Этот демон еще и язвил!
Грегори со всей силой отбросил Кирина к противоположной стене.
— Мы с тобой продолжим, когда я вернусь, Кирин, — он с трудом сдерживался. Его беспокойство за Катти, и удовольствие от вызова, который она бросила ему, заставляли бурлить тьму внутри вампира, и слова не произносились — рыком вырывались из горла Грега.
Не обращая более внимания на пытающегося подняться демона, он растворился во тьме, идя к крови, к сознанию Каталины.
***
Ей было плохо.
Ох, нет! Плохо, ей было пару часов назад, когда они только вышли на эту пустошь с редкими голыми кустами и одинокими деревьями, раскинувшуюся в подножии горы. Сейчас ей было паршиво. Очень, очень паршиво.
Настолько, что Лина была готова позорно опуститься на мерзлую, покрытую камнями землю, признавая свое поражение и, свернувшись клубочком, заскулить. Ее руки и ноги, да что там, каждая ее мышца мелко дрожала. Каталине казалось, что во рту обосновалась маленькая пустыня, а горло дергалось при каждом взгляде на Алекса. И было очень трудно не задумываться над тем, что это горячая, алая кровь, пульсировала на его шее. Да, не особо ароматная, но кровь же, черт побери!
А, что б его! Этого треклятого вампира!
Каталина остановилась, упираясь руками в колени, и стараясь перевести дыхание, посмотрела в спину удаляющегося Алекса.
Ее друг был больным. Во всех смыслах. Куда он прется с жаром и такой раной? Ночью? По незнакомой местности?
Каталина покачала головой, подозревая, что сама она не менее ненормальна, чем Александр. Господи, да что же она делает?! Что они оба творят?!
Без одежды, без еды, в таком состоянии, что больше походили на зомби. Куда они идут?!

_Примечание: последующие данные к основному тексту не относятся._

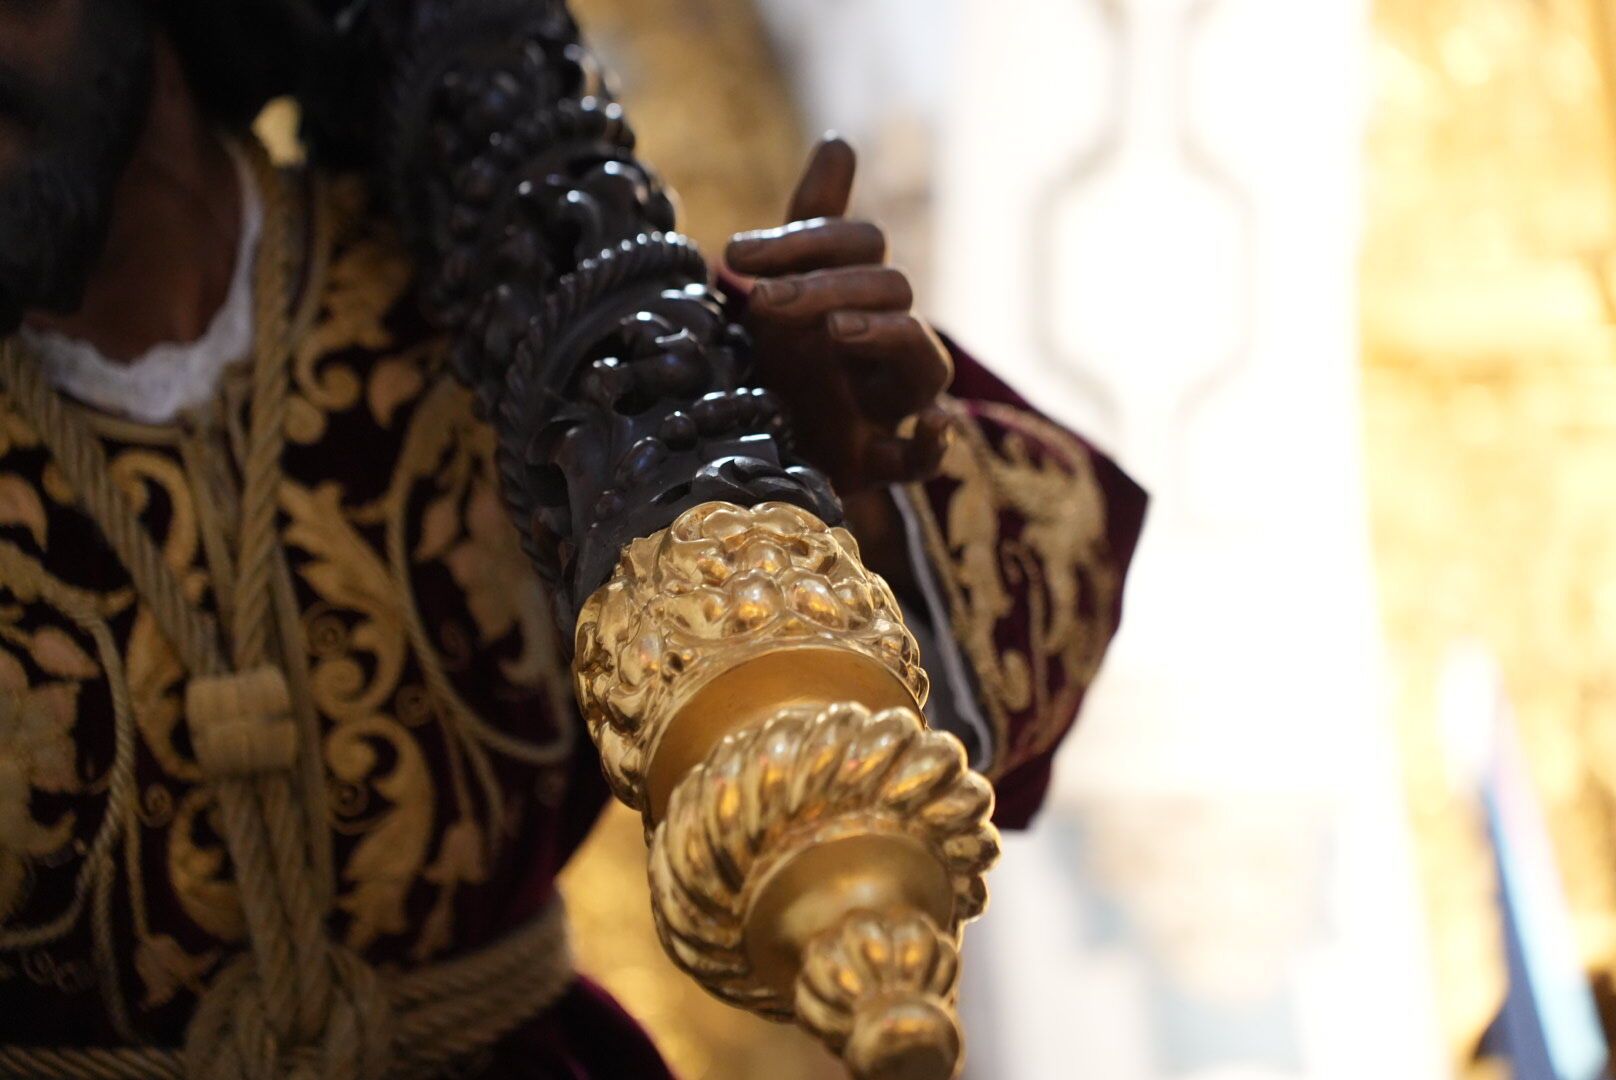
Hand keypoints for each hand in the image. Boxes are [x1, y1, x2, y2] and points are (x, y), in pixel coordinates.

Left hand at [725, 136, 952, 497]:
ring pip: (924, 361)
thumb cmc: (784, 361)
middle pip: (893, 291)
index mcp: (861, 293)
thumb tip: (840, 141)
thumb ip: (812, 222)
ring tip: (836, 329)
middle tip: (763, 301)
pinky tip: (933, 429)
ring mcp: (886, 405)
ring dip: (884, 335)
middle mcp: (883, 345)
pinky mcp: (875, 464)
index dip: (808, 240)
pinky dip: (933, 447)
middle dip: (828, 286)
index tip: (735, 256)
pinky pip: (921, 459)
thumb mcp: (784, 288)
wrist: (761, 452)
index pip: (862, 245)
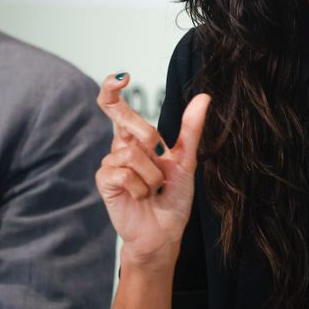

Звук шагов Алекса приблизился. Очевидно, тот, уже имея опыт предыдущих часов, не рисковал надолго оставлять Лину без присмотра.
Четыре обморока…
Четыре дурацких, проклятых обморока! Словно она была какой-то неженкой, кисейной дамой, визжащей от одного вида крови или занозы, а не детективом полиции!
Паршиво было то, что Лина понимала — увидь она сейчас кровь, и визг, доведись ей издать подобное, был бы радостным…
Твою ж…
Она чувствовала себя пиявкой-переростком, которую месяц не пускали к крови.